EXTRACT:
>>>
Ten years later, Bill Powers joined the Air Force as a logistics officer. He saw the world, retired in 1988, and then worked as an Air Force contractor near Boston. But he always stayed up on news from home, and it was no surprise that an old childhood friend would call him in the spring of 2005 — Bill was now 60 and nearing his second retirement — to ask if he had seen that morning’s Rutland Herald.
Powers pulled the public service announcement up on his computer: A man named Jeff Cathey was looking for anyone who had any information on the 1957 plane crash that killed his father.
Powers contacted Jeff at the Pentagon and told him what he knew.

IN AUGUST 2005, Jeff and six members of his family — his son Tyler and nephew Ian, plus four of his siblings, including older brother Joe — traveled to Vermont. They were armed with a GPS, coordinates from the safety report, and the collected memories of Rutland County. Jeff had received other calls and had been in touch with members of the Green Mountain Boys, the storied Vermont fighter wing of the Air National Guard, who recommended Jeff speak to local plane crash expert Brian Lindner.
Between the report and the input from locals, Jeff had felt confident enough to make the trip. “It was still a bit of a crapshoot, and maybe we took a naive approach to it,” he recalls. “But we said this is the best information we’re going to get, so let’s give it a shot.”
Bill Powers met the group in a parking lot near the Brandon Gap, handed Jeff a topographical map, and wished him luck. “With seven searchers in a small area, we were pretty hopeful we’d come up with something,” Jeff says.
Within a few hours, though, the enormity of the problem was revealed. Suddenly, from their place on Bloodroot Mountain, the old crash report looked analog and inconsistent, full of imprecisions that sometimes contradicted basic geography. And in full summer, the underbrush was lush and impenetrable, the ground completely obscured within 10 or 20 feet.
All day long, they fanned out across hillsides, checked their bearings, shot lines of dead reckoning based on vague witness descriptions. Eventually they realized they weren’t going to find the crash. They gathered for a small, somber ceremony, and each family member put a memento of Eual in a jar. A pair of wings, a photo, an ID card. They buried the jar on the mountainside and went back to town.
<<<
EXTRACTED DATA:
>>>
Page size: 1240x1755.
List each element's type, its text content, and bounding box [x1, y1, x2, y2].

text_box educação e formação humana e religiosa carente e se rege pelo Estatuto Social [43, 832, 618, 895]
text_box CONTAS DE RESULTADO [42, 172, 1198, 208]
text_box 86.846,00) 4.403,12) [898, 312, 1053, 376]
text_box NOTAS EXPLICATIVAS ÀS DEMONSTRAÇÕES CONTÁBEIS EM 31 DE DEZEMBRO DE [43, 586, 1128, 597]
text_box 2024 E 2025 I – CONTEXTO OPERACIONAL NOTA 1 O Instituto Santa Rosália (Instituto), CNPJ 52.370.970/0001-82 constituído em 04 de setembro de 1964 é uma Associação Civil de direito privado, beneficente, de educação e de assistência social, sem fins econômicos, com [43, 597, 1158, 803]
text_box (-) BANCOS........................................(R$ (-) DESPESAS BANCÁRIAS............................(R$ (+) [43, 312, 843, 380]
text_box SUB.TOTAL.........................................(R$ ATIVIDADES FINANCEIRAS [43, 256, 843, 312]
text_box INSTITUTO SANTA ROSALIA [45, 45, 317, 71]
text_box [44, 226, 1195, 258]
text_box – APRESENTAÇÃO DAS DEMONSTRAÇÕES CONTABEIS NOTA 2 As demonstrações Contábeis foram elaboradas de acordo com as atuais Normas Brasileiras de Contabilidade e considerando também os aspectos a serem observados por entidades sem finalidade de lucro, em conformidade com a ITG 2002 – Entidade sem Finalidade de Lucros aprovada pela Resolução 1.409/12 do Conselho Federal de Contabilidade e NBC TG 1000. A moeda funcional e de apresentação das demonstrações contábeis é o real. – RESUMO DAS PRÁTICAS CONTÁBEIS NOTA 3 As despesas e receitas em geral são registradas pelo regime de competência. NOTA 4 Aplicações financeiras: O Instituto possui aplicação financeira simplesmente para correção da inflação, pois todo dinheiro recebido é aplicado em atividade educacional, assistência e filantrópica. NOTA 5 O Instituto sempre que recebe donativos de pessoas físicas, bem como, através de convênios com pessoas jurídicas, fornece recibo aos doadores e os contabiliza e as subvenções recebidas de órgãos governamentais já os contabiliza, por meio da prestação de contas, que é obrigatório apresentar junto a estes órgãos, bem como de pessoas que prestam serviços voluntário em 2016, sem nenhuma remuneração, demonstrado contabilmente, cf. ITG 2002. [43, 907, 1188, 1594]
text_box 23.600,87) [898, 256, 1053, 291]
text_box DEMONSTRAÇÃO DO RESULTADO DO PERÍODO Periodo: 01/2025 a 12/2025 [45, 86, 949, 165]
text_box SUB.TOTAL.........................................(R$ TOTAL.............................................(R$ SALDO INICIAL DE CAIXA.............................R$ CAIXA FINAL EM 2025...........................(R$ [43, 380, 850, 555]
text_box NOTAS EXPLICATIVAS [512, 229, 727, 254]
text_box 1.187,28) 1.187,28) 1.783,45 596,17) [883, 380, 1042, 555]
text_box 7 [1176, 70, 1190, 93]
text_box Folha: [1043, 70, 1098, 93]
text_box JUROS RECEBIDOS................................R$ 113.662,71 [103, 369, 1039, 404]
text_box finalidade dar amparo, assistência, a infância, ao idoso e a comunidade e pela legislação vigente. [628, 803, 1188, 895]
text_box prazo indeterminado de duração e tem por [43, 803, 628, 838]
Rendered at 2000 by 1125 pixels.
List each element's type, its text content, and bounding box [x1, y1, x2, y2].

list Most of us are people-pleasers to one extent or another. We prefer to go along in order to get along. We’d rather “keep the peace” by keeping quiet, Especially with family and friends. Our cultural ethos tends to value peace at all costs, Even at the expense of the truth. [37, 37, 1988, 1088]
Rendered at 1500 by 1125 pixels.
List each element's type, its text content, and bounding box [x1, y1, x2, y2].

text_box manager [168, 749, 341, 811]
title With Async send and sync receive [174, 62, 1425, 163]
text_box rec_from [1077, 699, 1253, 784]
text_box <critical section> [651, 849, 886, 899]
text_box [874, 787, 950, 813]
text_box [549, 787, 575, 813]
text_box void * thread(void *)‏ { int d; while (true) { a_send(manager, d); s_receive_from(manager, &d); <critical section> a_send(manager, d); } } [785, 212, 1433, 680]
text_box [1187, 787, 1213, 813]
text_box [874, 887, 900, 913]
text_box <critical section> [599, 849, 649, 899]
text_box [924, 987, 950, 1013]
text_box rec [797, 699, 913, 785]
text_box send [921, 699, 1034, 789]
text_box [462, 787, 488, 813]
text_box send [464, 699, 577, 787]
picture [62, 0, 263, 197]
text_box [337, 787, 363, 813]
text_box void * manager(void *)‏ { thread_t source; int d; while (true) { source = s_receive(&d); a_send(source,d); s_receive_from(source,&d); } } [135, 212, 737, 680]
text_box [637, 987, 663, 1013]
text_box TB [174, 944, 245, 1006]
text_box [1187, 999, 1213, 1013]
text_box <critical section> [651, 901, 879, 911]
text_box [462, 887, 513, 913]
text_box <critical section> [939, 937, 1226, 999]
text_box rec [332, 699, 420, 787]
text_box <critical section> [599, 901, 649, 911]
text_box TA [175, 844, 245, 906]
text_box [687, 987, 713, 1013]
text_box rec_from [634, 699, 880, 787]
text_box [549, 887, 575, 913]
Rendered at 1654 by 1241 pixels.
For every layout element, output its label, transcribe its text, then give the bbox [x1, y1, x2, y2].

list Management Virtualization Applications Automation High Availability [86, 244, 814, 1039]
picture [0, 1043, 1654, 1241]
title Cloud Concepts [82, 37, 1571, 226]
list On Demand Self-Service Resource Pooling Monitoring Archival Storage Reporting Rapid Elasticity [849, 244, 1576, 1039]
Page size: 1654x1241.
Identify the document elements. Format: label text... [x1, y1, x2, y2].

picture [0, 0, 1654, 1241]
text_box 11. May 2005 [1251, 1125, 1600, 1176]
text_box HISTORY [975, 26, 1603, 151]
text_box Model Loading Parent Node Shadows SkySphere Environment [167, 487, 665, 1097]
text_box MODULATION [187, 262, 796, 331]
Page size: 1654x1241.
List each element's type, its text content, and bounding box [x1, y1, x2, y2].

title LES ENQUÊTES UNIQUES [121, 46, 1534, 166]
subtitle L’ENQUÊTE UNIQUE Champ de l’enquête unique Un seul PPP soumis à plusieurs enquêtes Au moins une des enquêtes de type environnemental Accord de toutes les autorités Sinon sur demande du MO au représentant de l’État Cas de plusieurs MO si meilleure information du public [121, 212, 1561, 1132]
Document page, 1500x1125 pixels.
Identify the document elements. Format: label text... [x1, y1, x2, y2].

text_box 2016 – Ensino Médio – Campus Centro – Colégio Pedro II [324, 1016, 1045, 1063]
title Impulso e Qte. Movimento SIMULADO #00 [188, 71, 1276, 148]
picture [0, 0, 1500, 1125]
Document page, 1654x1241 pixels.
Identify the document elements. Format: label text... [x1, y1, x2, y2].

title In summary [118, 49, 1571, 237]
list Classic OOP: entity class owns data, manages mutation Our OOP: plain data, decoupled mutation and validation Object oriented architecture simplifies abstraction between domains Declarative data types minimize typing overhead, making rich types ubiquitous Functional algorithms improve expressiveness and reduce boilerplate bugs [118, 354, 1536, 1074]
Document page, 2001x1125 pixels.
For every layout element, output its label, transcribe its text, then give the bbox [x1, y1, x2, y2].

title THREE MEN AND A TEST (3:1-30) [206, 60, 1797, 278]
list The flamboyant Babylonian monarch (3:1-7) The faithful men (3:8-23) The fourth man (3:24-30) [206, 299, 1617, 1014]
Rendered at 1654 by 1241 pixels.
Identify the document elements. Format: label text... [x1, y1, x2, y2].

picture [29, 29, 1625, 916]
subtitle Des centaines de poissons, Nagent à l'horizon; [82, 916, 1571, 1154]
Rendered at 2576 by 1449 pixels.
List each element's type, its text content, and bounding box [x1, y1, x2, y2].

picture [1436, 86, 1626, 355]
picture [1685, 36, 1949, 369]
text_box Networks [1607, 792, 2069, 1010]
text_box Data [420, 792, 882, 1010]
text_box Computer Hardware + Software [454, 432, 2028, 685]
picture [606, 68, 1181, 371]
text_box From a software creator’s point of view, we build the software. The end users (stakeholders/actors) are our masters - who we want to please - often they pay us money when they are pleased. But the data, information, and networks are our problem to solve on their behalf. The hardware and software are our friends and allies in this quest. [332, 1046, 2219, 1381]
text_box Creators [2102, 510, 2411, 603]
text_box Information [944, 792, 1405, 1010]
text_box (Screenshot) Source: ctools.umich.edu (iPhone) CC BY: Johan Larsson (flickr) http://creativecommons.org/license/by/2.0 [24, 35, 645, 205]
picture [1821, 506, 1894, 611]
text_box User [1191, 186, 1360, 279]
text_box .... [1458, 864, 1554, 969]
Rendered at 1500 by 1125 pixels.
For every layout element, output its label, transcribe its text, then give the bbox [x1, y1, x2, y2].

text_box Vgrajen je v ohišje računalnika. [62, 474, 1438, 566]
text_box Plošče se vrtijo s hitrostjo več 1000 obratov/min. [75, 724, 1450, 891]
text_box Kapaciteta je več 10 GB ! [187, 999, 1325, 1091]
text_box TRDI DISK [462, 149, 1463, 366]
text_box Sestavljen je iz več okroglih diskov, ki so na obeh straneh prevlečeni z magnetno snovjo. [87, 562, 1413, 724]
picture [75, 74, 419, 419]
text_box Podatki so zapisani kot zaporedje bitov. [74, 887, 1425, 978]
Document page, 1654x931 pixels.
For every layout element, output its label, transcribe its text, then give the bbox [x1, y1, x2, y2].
<<<
YOUR TASKS:
(A) Answer these questions from the crash search passage, one line each:
(i) In what year did Bill Powers retire from the Air Force?
(ii) How many members of Jeff's family traveled with him to Vermont in August 2005?
(iii) Where did Bill Powers meet the search group?
(B) Please put this sentence from the crash search passage into Spanish: "Powers contacted Jeff at the Pentagon and told him what he knew."
(C) Write a continuation of the crash search passage, starting after its final sentence.

EXPECTED RESPONSES:
(A)
(i) 1988
(ii) Six
(iii) In a parking lot near the Brandon Gap

(B) Powers se puso en contacto con Jeff en el Pentágono y le contó lo que sabía.

(C)
The next day, a humbled Jeff followed up on his other leads, and Lindner introduced the Catheys to several elderly men who still lived near the mountain. Each remembered the crash in his own tangential way but said that even if he still had the stamina to hike in the backcountry, he wasn’t sure he could find it again.
Jeff returned home empty-handed. Powers promised to keep looking, and so did Brian Lindner.
BRIAN LINDNER IS THE SELF-APPOINTED plane crash guru for Vermont. As a boy, he spotted pieces of a B-24 bomber on Camel’s Hump mountain while on a hike with a friend. Back home, he asked about it, but his father didn’t know the history, so the boy researched it himself. Now Lindner collects and catalogs crashes — more than 130 military planes, at last count, and several times that for civilian aircraft. He found approximately 35 of the wrecks himself. While he had sporadically looked for Eual Cathey’s L-20 over the years, he started searching in earnest after he met Jeff.
For Lindner, the problem was one of paperwork. While the Army Aviation report claimed the wreck was just off the summit of Bloodroot Mountain, other contemporary accounts disagreed. Depending on the author, the plane crashed at Bloodroot Gap, Blood Route Mountain, Lookout Mountain, Farr Peak, or somewhere off the Brandon Gap.
“The Army puts it on this mountain,” Lindner says with frustration, pointing at one place in the air. “But the State Police put it on this mountain, the Burlington Free Press here, the Rutland Herald here, and on and on,” he says, sketching the whole range with his hands, until his arms are completely outstretched. The potential search area had ended up being dozens of square miles.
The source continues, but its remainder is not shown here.